Deep neural networks excel in high-dimensional problems, often surpassing models such as kernel methods, which suffer from the curse of dimensionality. However, the theoretical foundations of their success remain poorly understood. We propose that the compositional sparsity of the target function is the key factor determining when deep networks outperform other approaches. Taking a step toward formalizing this idea, we consider a simple sparse compositional model, namely the multi-index model. In this context, we introduce and study hyper-kernel ridge regression (HKRR), an approach blending neural networks and  kernel methods. Our main contribution is  sample complexity results demonstrating that HKRR can efficiently learn in settings where classical kernel methods fail, thus overcoming the curse of dimensionality. These theoretical findings are supported by numerical experiments.


About Lorenzo Rosasco

Lorenzo Rosasco is a professor at the University of Genova. He is a research affiliate at the Massachusetts Institute of Technology (MIT) and a visiting scientist at the Italian Technological Institute (IIT).
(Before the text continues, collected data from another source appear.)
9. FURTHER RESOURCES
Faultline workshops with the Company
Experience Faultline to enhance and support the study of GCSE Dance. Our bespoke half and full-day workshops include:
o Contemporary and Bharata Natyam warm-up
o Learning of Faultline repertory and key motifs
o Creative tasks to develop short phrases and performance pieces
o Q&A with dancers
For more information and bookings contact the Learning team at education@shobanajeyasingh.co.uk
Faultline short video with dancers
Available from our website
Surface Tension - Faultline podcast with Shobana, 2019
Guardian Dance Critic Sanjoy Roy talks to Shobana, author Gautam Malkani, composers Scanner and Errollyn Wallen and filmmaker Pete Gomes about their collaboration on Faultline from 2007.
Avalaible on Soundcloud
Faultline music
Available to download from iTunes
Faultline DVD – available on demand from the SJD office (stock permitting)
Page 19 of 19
He is a founder and serves as a coordinator of the Machine Learning Genova center (MaLGa) and the Laboratory for Computational and Statistical Learning, focusing on the theory, algorithms, and applications of machine learning. He obtained his PhD in 2006 from the University of Genova and was a  visiting student at the Center for Biological and Computational Learning at MIT, the Toyota Technological Institute at Chicago (TTI-Chicago), and the Johann Radon Institute for Computational and Applied Mathematics. From 2006 to 2013, he worked as a postdoc and research scientist at the Brain and Cognitive Sciences Department at MIT. He is a fellow at Ellis and serves as the co-director of the “Theory, Algorithms and Computations of Modern Learning Systems” program as well as the Ellis Genoa unit. Lorenzo has received several awards, including an ERC consolidator grant.